[[ Supplied text, beginning ]]

The following is an excerpt from Spencer Ackerman’s new book, “Reign of Terror: How the 9/11 Era Destabilized America and Produced Trump,” out now.
Every Republican national leader since 9/11 had backed the harshest possible prosecution of the War on Terror. Even Mitt Romney pledged to double Guantanamo. Those relatively few prominent Republicans who did object to the war, like senators Rand Paul and Mike Lee, did so on the respectable grounds that it was costing America freedom and wealth. They were openly disdained by the ascendant McCains of the party. Rand Paul’s father, Ron, sought the presidency on an antiwar platform, but he was even more marginal, despite an enthusiastic following on the far right.
Handling the party’s nativists was a more delicate proposition for GOP leaders. Romney and McCain, uncomfortable fits in nativist circles, compensated by advocating “self-deportation” for undocumented immigrants or releasing “complete the danged fence” ads, to say nothing of proposing that the nativist Sarah Palin should be a heartbeat from the presidency. No Republican since 9/11 had been able to combine nativism with antipathy to the futility of the War on Terror and seize control of the party. It occurred to few to try. Then, in June 2015, Donald Trump descended his escalator at Trump Tower.
In his infamous announcement speech, the one claiming Mexicans were rapists and criminals invading a supine America, Trump demonstrated just how effortlessly 9/11 politics amplified nativism. His great insight was that the jingoistic politics of the War on Terror did not have to be tied to the War on Terror itself. That enabled him to tell a tale of lost greatness: “We don’t win anymore.” Trump was able to safely voice the reality of the war by articulating what about it most offended right-wing exceptionalists: humiliation.

[[ Supplied text, end ]]

» Activity 1
Decide whether each statement agrees with the book excerpt on Trump and the War on Terror. Answer yes or no for each, and quote the words of the excerpt that settle it.
(a) Mitt Romney pledged to double Guantanamo.
(b) Rand Paul and Mike Lee objected to the war on the grounds that it broke international law.
(c) Donald Trump descended his escalator at Trump Tower in June 2015.
» Activity 2
In the book excerpt on Trump and the War on Terror, what aspect of the war most offended right-wing exceptionalists?
» Activity 3
Continue the book excerpt on Trump and the War on Terror, starting after its final sentence.
The material that comes after the book excerpt is separate from it.

[[ Provided data, beginning ]]

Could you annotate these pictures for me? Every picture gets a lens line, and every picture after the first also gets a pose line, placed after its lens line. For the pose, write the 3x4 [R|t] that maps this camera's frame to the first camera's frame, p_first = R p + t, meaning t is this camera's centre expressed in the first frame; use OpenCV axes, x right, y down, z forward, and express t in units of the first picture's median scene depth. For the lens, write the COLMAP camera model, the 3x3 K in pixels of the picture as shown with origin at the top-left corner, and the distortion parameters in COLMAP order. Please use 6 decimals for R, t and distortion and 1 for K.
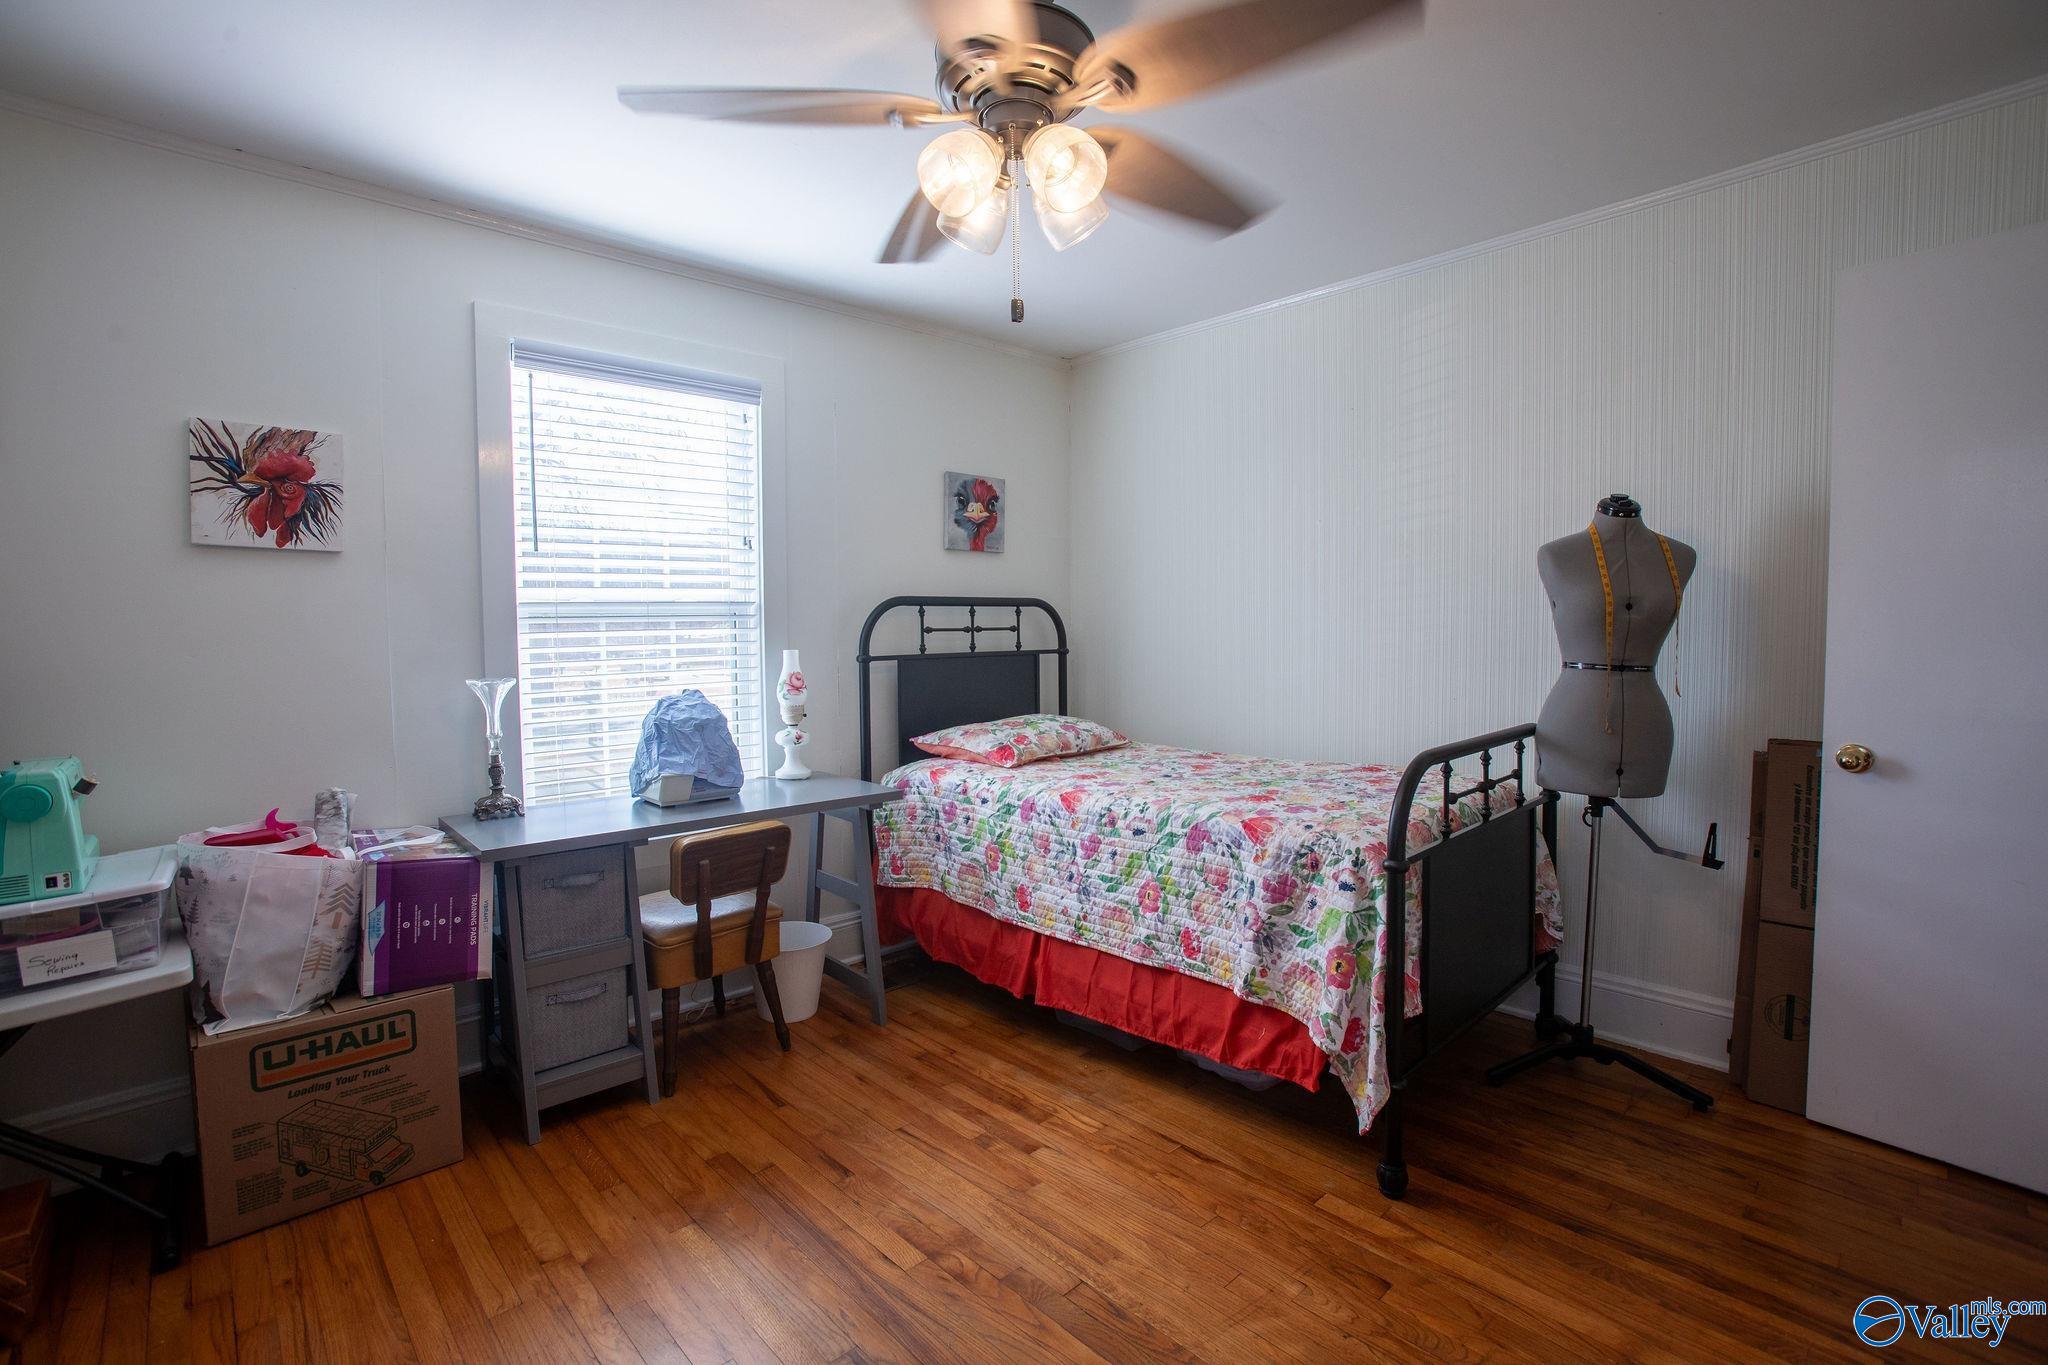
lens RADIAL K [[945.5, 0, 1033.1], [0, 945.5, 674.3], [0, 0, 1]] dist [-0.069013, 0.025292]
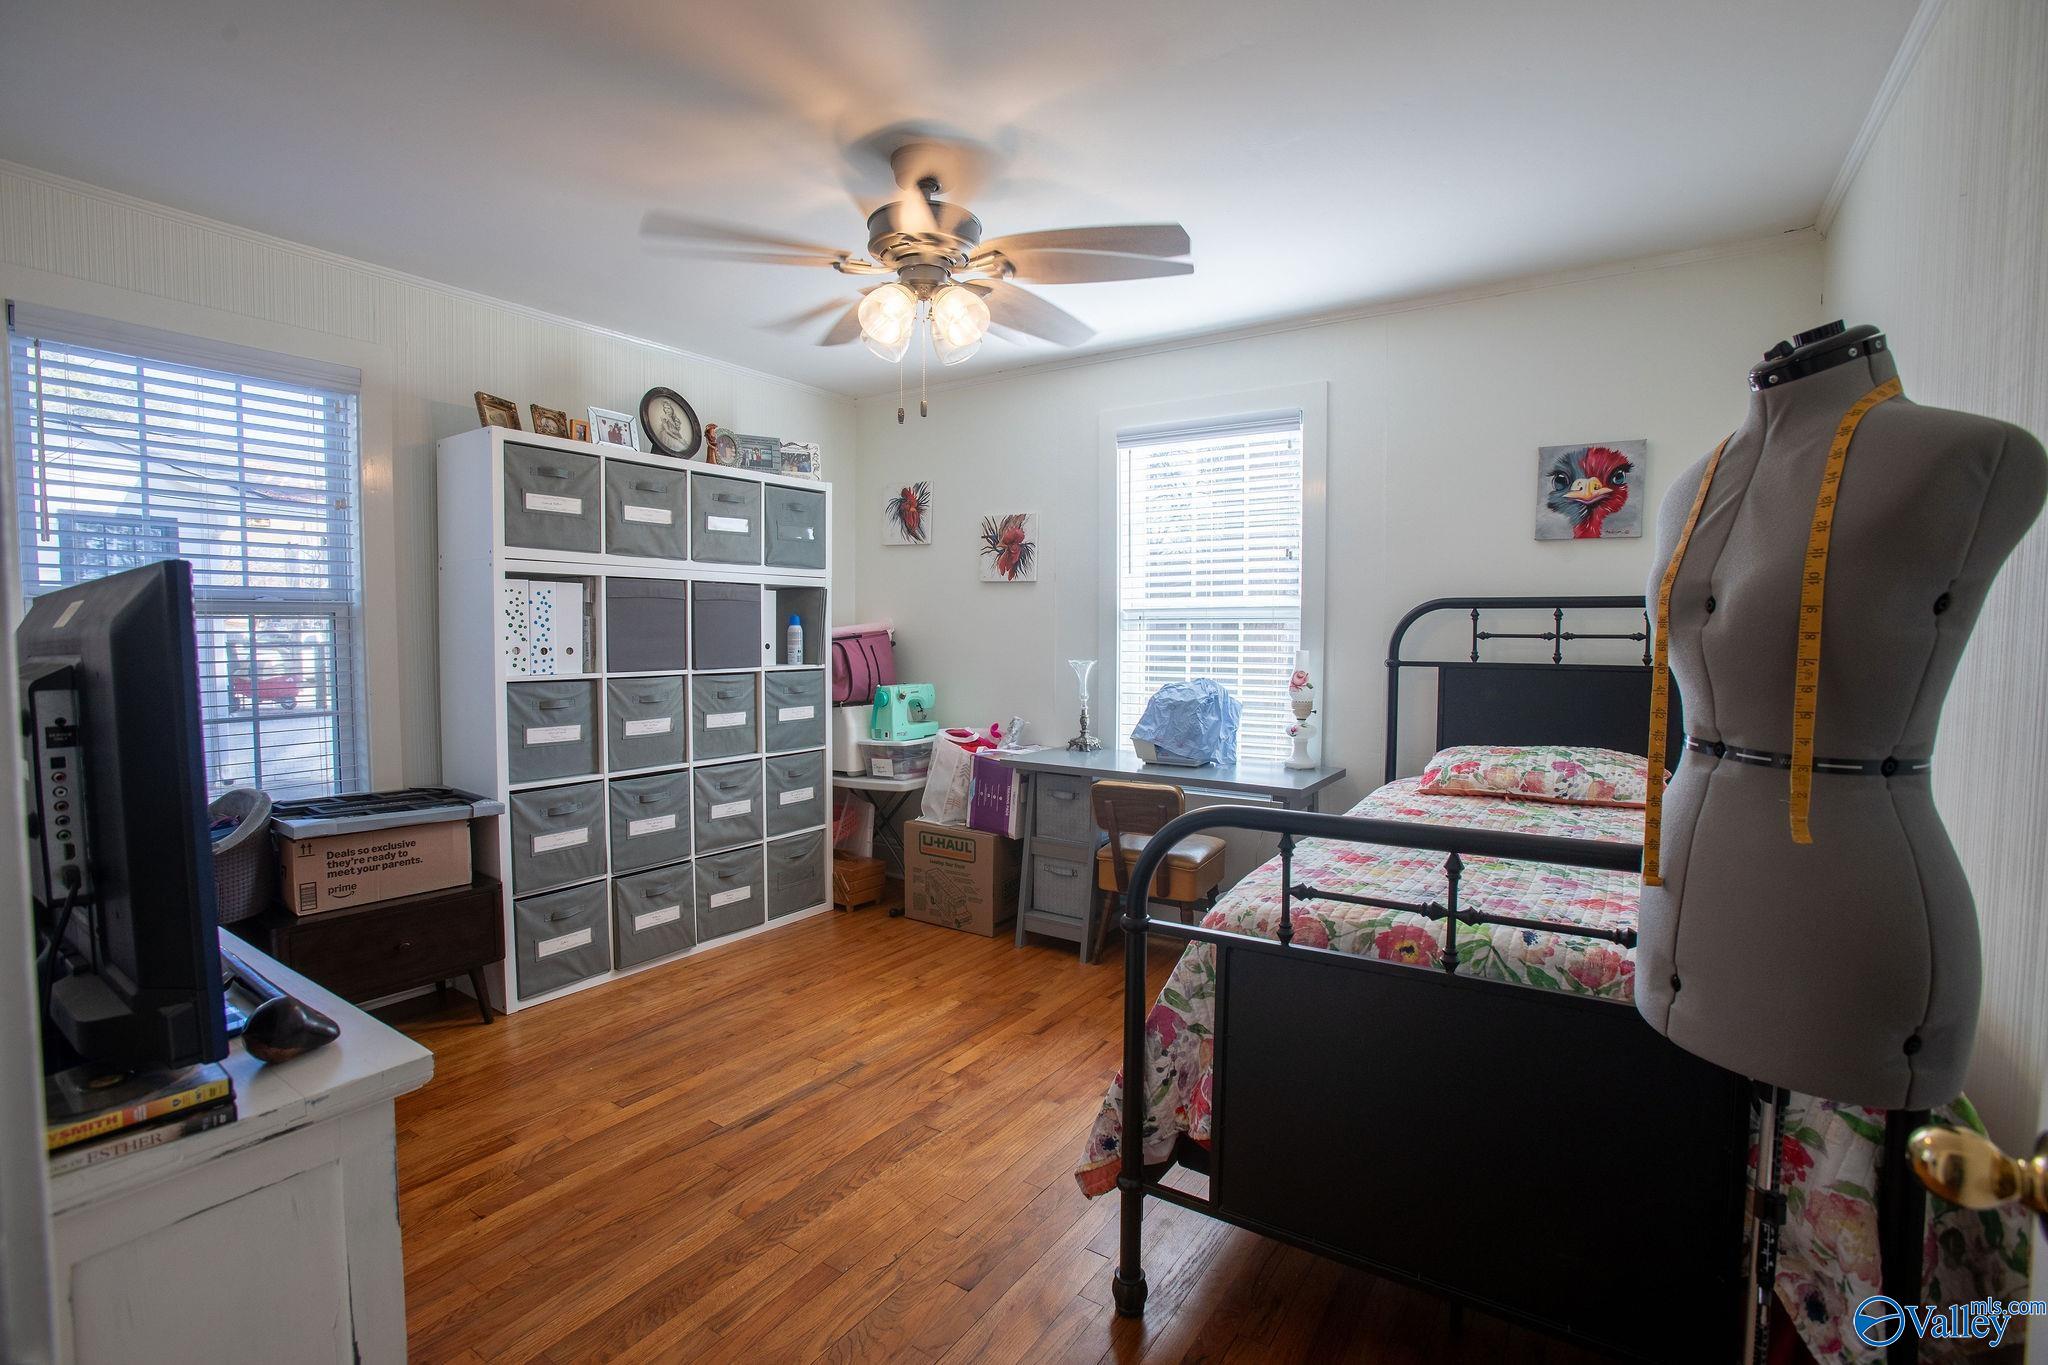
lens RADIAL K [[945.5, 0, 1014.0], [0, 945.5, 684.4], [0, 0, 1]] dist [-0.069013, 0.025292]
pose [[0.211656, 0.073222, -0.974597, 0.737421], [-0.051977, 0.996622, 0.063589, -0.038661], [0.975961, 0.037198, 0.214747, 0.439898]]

[[ Provided data, end ]]

» Task response 1
(a) Yes: "Even Mitt Romney pledged to double Guantanamo."
(b) No: "did so on the respectable grounds that it was costing America freedom and wealth."
(c) Yes: "Then, in June 2015, Donald Trump descended his escalator at Trump Tower."

» Task response 2
Humiliation.

» Task response 3
It was a heretical sentiment to hear from someone seeking the GOP nomination. Every major Republican figure had spent the past 15 years explaining away the failures of the war or insisting that it was a noble endeavor. Trump called it dumb. His America was suffering unacceptable civilizational insults. “We have nothing” to show for the war, he said, and certainly not the spoils of war that Trump believed were due America. “Islamic terrorism” had seized “the oil that, when we left Iraq, I said we should have taken.” The war was a glitch in the matrix of American exceptionalism, and Trump offered a reboot.
But except for the Afghanistan war, which he considered particularly stupid, Trump was no abolitionist. “I want to have the strongest military we’ve ever had, and we need it now more than ever,” he stated. He threatened to sink Iranian boat swarms, even as Iran was aligned with the United States against ISIS in Iraq, engaged in the ground combat Obama desperately sought to avoid. Then there was ISIS, at home as well as abroad. Trump pointed specifically to ISIS’s spoils: the 2,300 Humvees they drove out of Mosul. “The enemy took them,” he complained, pledging that “nobody would be tougher on ISIS than Donald Trump.” His latest position on Iraq was that it was dumb to get in, dumb to get out, and now the United States had to win, whatever that ultimately meant.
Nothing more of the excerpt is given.